In this troubled, lonely society there’s almost no evangelical witness.
Hard Ground
In Canada, there’s a commendable missionary focus on First Nations—indigenous peoples who have no access to the gospel or who have been hurt by the misguided missionary efforts of previous generations. This gospel work gets good publicity, as it should.
But Steve Bray says that the western-heritage people of Newfoundland are the forgotten unreached. “Nobody even knows that there’s this city of a quarter of a million people, and not even 2,000 evangelical Christians.”
The city of St. John’s makes up almost half of the entire population of the hulking 156,453 square-mile area of Newfoundland and Labrador. And less than one percent of the total population of St. John’s attends any type of evangelical church, with the five denominations being Roman Catholic, Pentecostal, Salvation Army, Anglican, and United (a watered-down combination of Methodism, Congregationalism, and Presbyterianism).
Until about the 1970s, Baptist churches were considered cults. As reformed, complementarian Baptists, Steve calls Calvary Baptist Church “an absolute enigma” in the culture.
This is stony ground, and the cultural context makes evangelism difficult. Newfoundlanders are hospitable and welcoming, but also skeptical. Almost every evangelical church-planting effort led by outsiders has failed.
Mile One Mission
By God’s grace, Calvary Baptist aim to do something about all this. They believe the answer is planting lots of healthy local churches. Through links with Acts 29’s Church in Hard Places pastors, Steve Bray connected with Mez McConnell and 20schemes, a church-planting initiative among Scotland’s urban poor. He visited Scotland, observed striking similarities in culture, and brought back a new vision for evangelism.

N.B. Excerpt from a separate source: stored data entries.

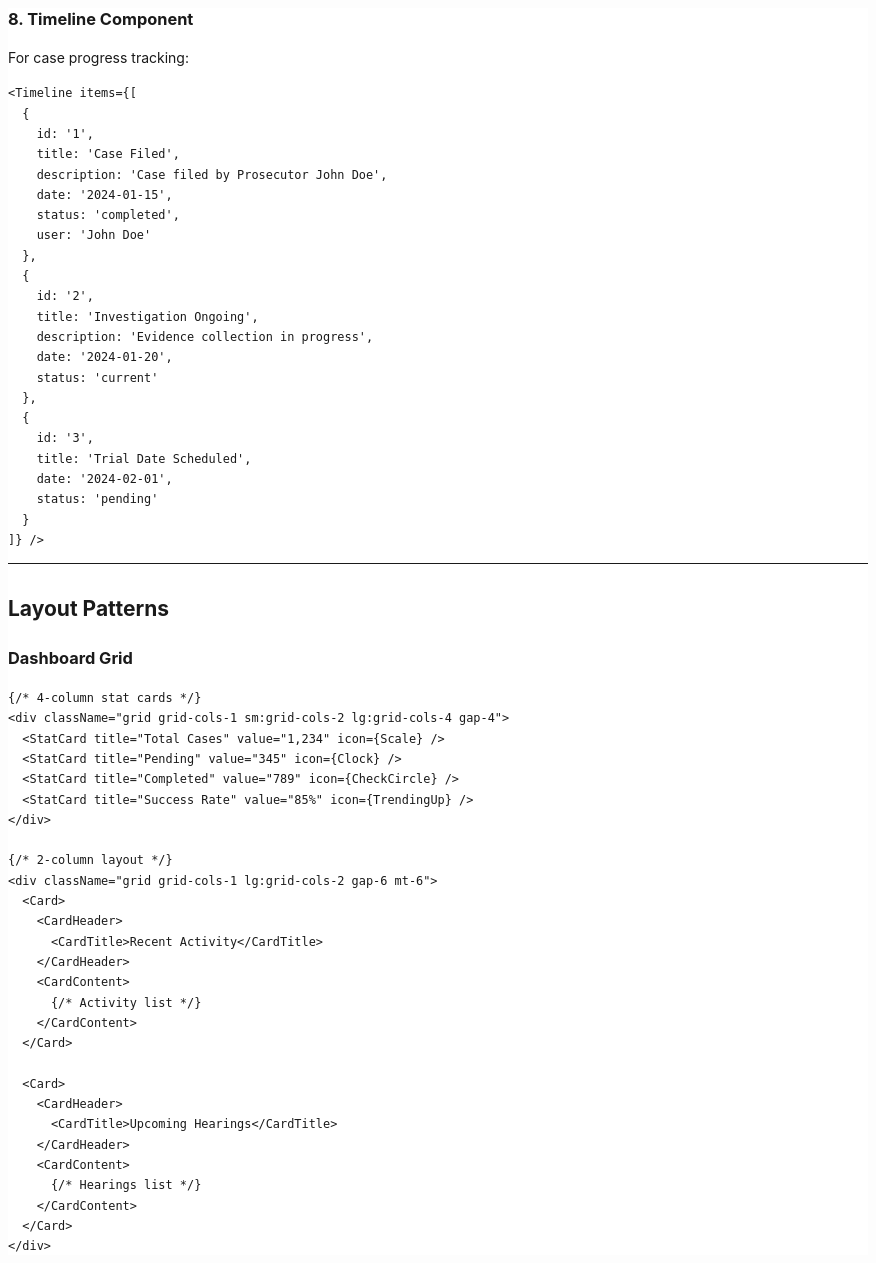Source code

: 
### 8. Timeline Component

For case progress tracking:
```tsx
<Timeline items={[
  {
    id: '1',
    title: 'Case Filed',
    description: 'Case filed by Prosecutor John Doe',
    date: '2024-01-15',
    status: 'completed',
    user: 'John Doe'
  },
  {
    id: '2',
    title: 'Investigation Ongoing',
    description: 'Evidence collection in progress',
    date: '2024-01-20',
    status: 'current'
  },
  {
    id: '3',
    title: 'Trial Date Scheduled',
    date: '2024-02-01',
    status: 'pending'
  }
]} />
```

---

## Layout Patterns

### Dashboard Grid
```tsx
{/* 4-column stat cards */}
<div className="grid grid-cols-1 sm:grid-cols-2 lg:grid-cols-4 gap-4">
  <StatCard title="Total Cases" value="1,234" icon={Scale} />
  <StatCard title="Pending" value="345" icon={Clock} />
  <StatCard title="Completed" value="789" icon={CheckCircle} />
  <StatCard title="Success Rate" value="85%" icon={TrendingUp} />
</div>

{/* 2-column layout */}
<div className="grid grid-cols-1 lg:grid-cols-2 gap-6 mt-6">
  <Card>
    <CardHeader>
      <CardTitle>Recent Activity</CardTitle>
    </CardHeader>
    <CardContent>
      {/* Activity list */}
    </CardContent>
  </Card>

  <Card>
    <CardHeader>
      <CardTitle>Upcoming Hearings</CardTitle>
    </CardHeader>
    <CardContent>
      {/* Hearings list */}
    </CardContent>
  </Card>
</div>
```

Instead of seeking to grow the congregation of Calvary Baptist numerically, Calvary Baptist wants to see many local neighborhood churches planted all around St. John’s and beyond. This is the heartbeat of Mile One Mission. Steve asked his elders, “What would be better for St John’s: one church of 1,000, or ten churches of 100 who are networked together, but spread around the city?”
They aim to be distinct congregations in their different neighborhoods—involved in their communities, supporting local businesses, and knowing and loving their people as they extend the saving gospel of Jesus.
The vision isn’t limited to St. John’s. Mile One Mission aims to plant ten churches strategically in neighborhoods across St. John’s and then across the island. Recent developments even include two locations in Labrador, far to the north. “If St. John’s is a church in a hard place,” Steve said, “that’s a church in no place.”
Steve hopes that the ministry training available through Mile One Mission—church planter residencies and internships—will be a catalyst for mission in Newfoundland, as well as a resource for those just starting in ministry.
Mile One Mission, 20schemes, and Acts 29 are working alongside one another as partners in church planting. There are even talks about Mile One Mission becoming an incubator through which Newfoundland can send people out to Ireland.
Waves of cultural change that hit other parts of the world don’t often get to Newfoundland, being an island. But if a cultural trend does make it there, it can become something powerfully compelling.
“Please pray,” Steve said, “for gospel communities of light to grow throughout this land, with believers who are ‘all in’ spreading Jesus’s message of hope.”